Unions: The people who brought you the weekend

2 years ago
Chris Ferrari

In September of 1882, an estimated 10,000 workers gathered in New York City to march in a parade, watch fireworks, dance, drink and eat in what is recognized as the first celebration of Labor Day.

While the holiday is still enjoyed as a respite from work, recognition of organized labor’s role in establishing it and fighting for modern workplace rights like the 40-hour workweek has fallen by the wayside.

“It would be nice if it were more recognized nationally,” says Kurt Krueger, business manager of the Plumbers and Pipefitters Local 322. “Now [people] look at it as the end of summer and a day for sales. Sad to say, Memorial Day is the same thing — the beginning of summer and more sales.”

A third-generation union leader, Krueger grew up understanding what Labor Day meant. His father would tease the kids on the last holiday before school started by saying: “You’re welcome for this three-day weekend.” When Krueger still worked in the field, he recalls, he had a sticker on his hard hat that read: “Union Labor, from the people who brought you the weekend.”

“The weekend, workplace safety, social security, unemployment – the entire social safety net, things that people now basically take for granted … all of those things are attributed entirely to organized labor,” says Christopher Hayes, an instructor at Rutgers University who specializes in urban and labor history.

“The backdrop for the establishment of Labor Day was the Gilded Age,” says Hayes, “a period of unprecedented wealth for those with names like Carnegie or Rockefeller, but for the vast majority of workers, it was the ‘wild west.’”

Back then, even the elderly and children worked, he says. “No one celebrated the worker. These were people with precarious lives.” There was no job security, no regulations protecting workers, no retirement. Protections enjoyed today took decades to enact.

After that first parade in 1882, Labor Day was introduced state-by-state. New Jersey was one of the first states to sign it into law. Congress didn’t declare it a national holiday until 1894, and only then, Hayes says, to save face following the Pullman railroad strike that effectively shut down the railroads and led to violence in 26 states.

There is great debate as to who first proposed a celebration of labor, whether it was Peter J. McGuire of Brotherhood of Carpenters and Joiners or Matthew Maguire, a machinist.

But McGuire is the local favorite. He is buried at Arlington Park Cemetery in Pennsauken, and every Labor Day, local unions gather to lay a wreath at his grave and award scholarships to children of union members.

According to Rich Sweeney, president of Iron Workers Union 399 and a second-generation union leader, “It would be nice if [New Jersey] did big parades like the Philadelphia unions do. Philadelphia does a great job. Their building trades go all out,” he said.

Sweeney said he does make an effort to educate apprentices about the history, but would like it if the public had that same awareness. “Even for the people who work non-union, it’s the 40-hour workweek and all the safety; it’s good for them also.”

That union membership has declined over the years doesn’t help the cause. According to the Bureau of Labor Statistics, in 2016 only 10.7 percent of workers across the country were union members, 16.1 percent in New Jersey.

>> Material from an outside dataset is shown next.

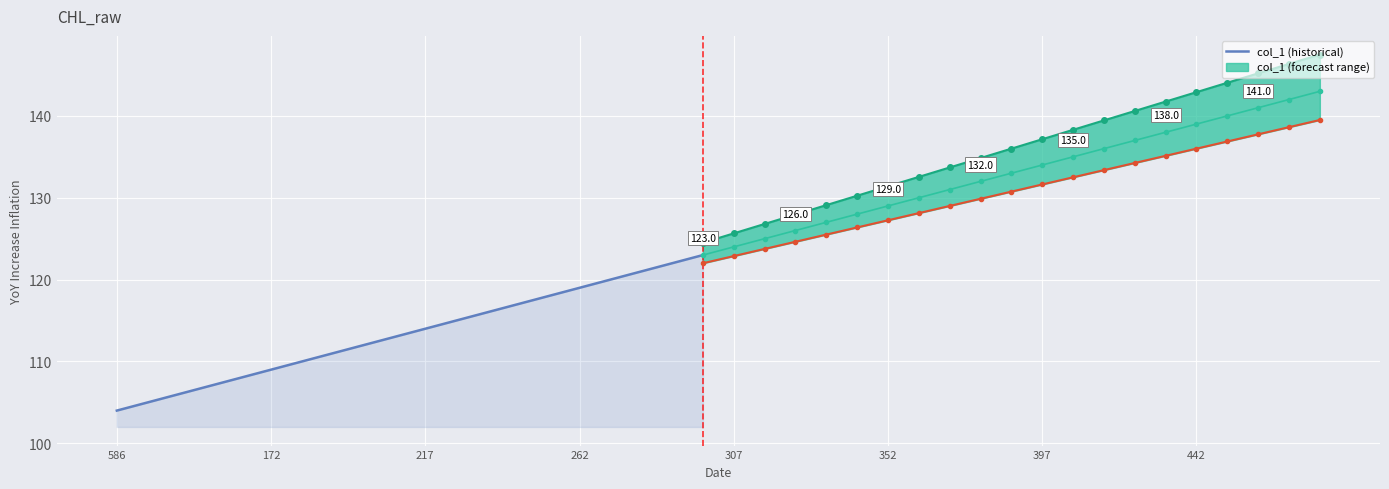

What is the change in value from 352 to 14?

+9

According to Krueger, it would help if leaders, like politicians or the president, even celebrities, would speak out about the significance of Labor Day. But while he would like people to recognize who made the holiday possible, he says, he also wants them to just take the day off and enjoy the time with their families.

The only time the history and significance really comes up, Hayes points out, is in articles like this one.

“It’s sad that it winds up that people have to write articles about how we remember Labor Day,” Hayes says, “which is really pointing out we don’t remember Labor Day.”